Archiv

Dringlichkeitsvermerk von Interpol
Türkei lässt Kölner Schriftsteller Dogan Akhanli festnehmen

Der türkischstämmige Kölner Schriftsteller Dogan Akhanli ist auf Betreiben türkischer Behörden in Spanien festgenommen worden. Grundlage ist ein internationaler Haftbefehl. Akhanlis Rechtsanwalt vermutet politische Motive und bezeichnet das Vorgehen als einen "Justizskandal".

Von Kemal Hür |
    Leider liegt für dieses Bild keine Bildbeschreibung vor
    Der deutsche Schriftsteller türkischer Abstammung, Dogan Akhanli in Köln. Die Türkei wirft die Beteiligung an einem Raubüberfall, 2010 wurde er freigesprochen. Nun die Festnahme. (picture alliance / dpa / Oliver Berg)
    Es war heute in den frühen Morgenstunden. Doğan Akhanli schlief noch, als drei bewaffnete spanische Polizisten in Granada an seine Hoteltür klopften und ihn nach seinem Ausweis fragten, erzählt Ilyas Uyar, der Rechtsanwalt des inhaftierten Schriftstellers.
    "Vor dem Hotel sind zwei Polizeiautos mit sechs bis acht Polizisten da gewesen. Er ist wie ein Schwerkrimineller abgeführt worden. Er befindet sich jetzt in Gewahrsam."
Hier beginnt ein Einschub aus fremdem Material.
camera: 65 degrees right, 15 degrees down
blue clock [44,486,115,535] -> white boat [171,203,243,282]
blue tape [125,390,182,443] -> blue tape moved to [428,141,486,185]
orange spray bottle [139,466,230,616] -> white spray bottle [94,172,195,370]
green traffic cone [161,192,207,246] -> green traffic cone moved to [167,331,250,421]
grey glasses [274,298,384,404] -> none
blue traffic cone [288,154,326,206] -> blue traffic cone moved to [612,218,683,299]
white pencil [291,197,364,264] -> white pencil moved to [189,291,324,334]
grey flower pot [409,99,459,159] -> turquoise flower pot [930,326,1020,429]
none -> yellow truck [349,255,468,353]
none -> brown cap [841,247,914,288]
    Türkischer Staatsanwaltschaft hob Freispruch wieder auf
    Der 60-jährige Akhanli ist deutscher Staatsbürger. Einen türkischen Pass besitzt er nicht. Gegen den Schriftsteller lag dennoch ein internationaler Haftbefehl aus der Türkei vor. Grund dafür: In der Türkei wurde Doğan Akhanli die Beteiligung an einem Raubüberfall vorgeworfen. Nach einer Untersuchungshaft wurde er 2010 freigesprochen. Aber die Staatsanwaltschaft hob den Freispruch später wieder auf. Akhanlis Rechtsanwalt Ilyas Uyar vermutet hinter dem Verfahren politische Motive, die auch zur heutigen Festnahme geführt haben sollen.
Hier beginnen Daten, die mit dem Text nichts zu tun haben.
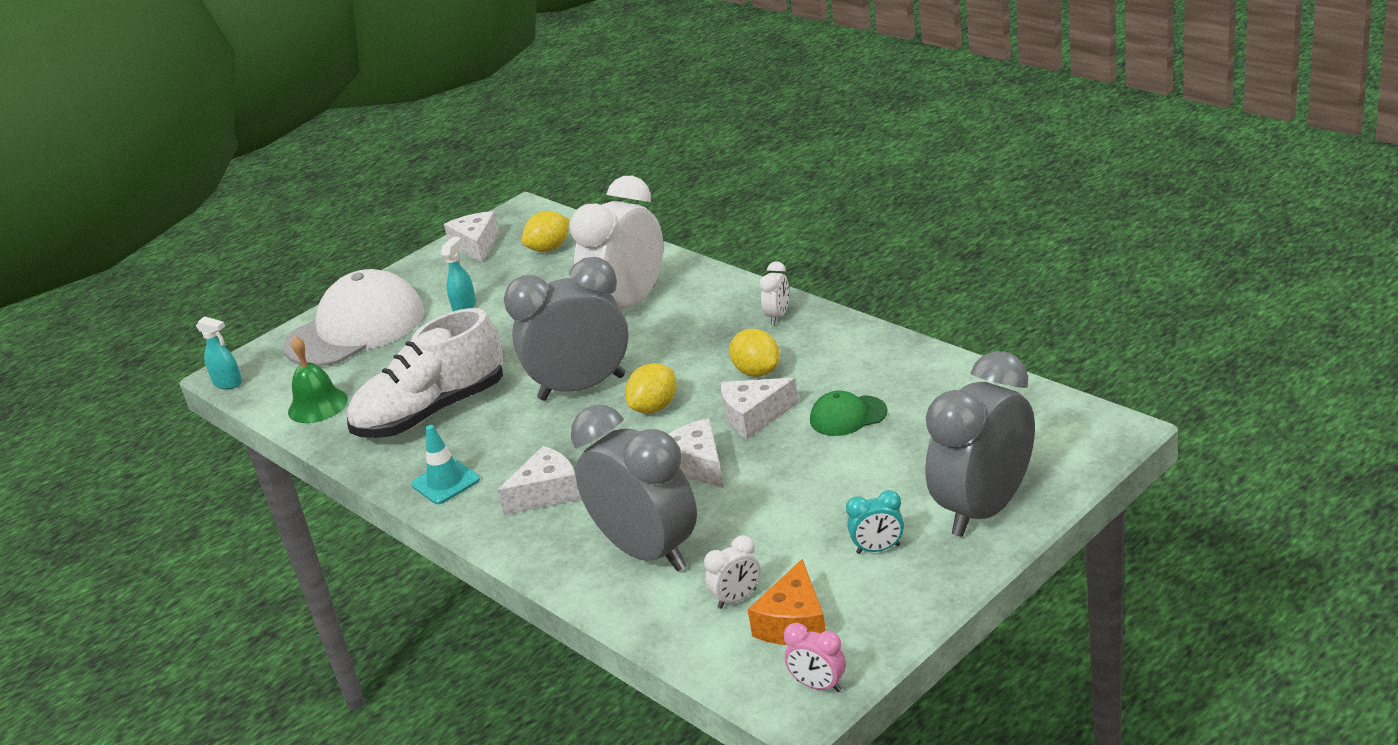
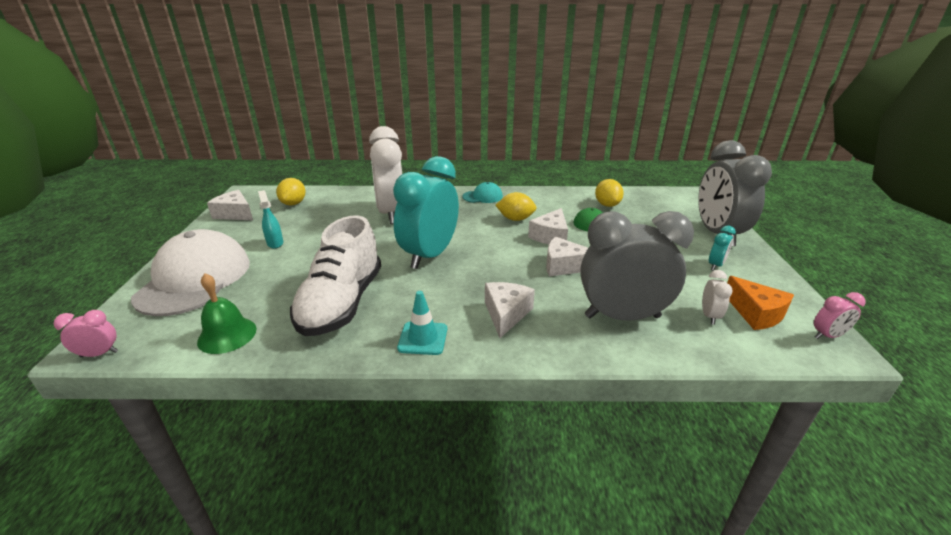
camera: 50 degrees left, 0 degrees up
turquoise spray bottle [196,316,242,389] -> pink clock [54,310,118,357]
grey clock [504,257,629,401] -> turquoise clock [393,156,459,269]
yellow lemon [625,363,677,414] -> yellow lemon moved to [595,179,624,207]
white clock [759,261,789,324] -> turquoise cap [462,182,503,203]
    "Doğan Akhanli ist ein politischer Mensch. Er hat sich für die Menschenrechte in der Türkei eingesetzt. Er hat sich für die Minderpolitik und vor allem für den Genozid an den Armeniern immer wieder als Sprachrohr betätigt. Das hat der offiziellen Türkei auch bei seinem Verfahren 2010 nicht gepasst. Deswegen haben sie ihn kriminalisiert. Diese Kriminalisierung stellen wir heute immer noch fest. Die Türkei hat nicht davon abgelassen, Menschen, die zum Genozid an den Armeniern eine eindeutige Meinung haben, weiter zu drangsalieren."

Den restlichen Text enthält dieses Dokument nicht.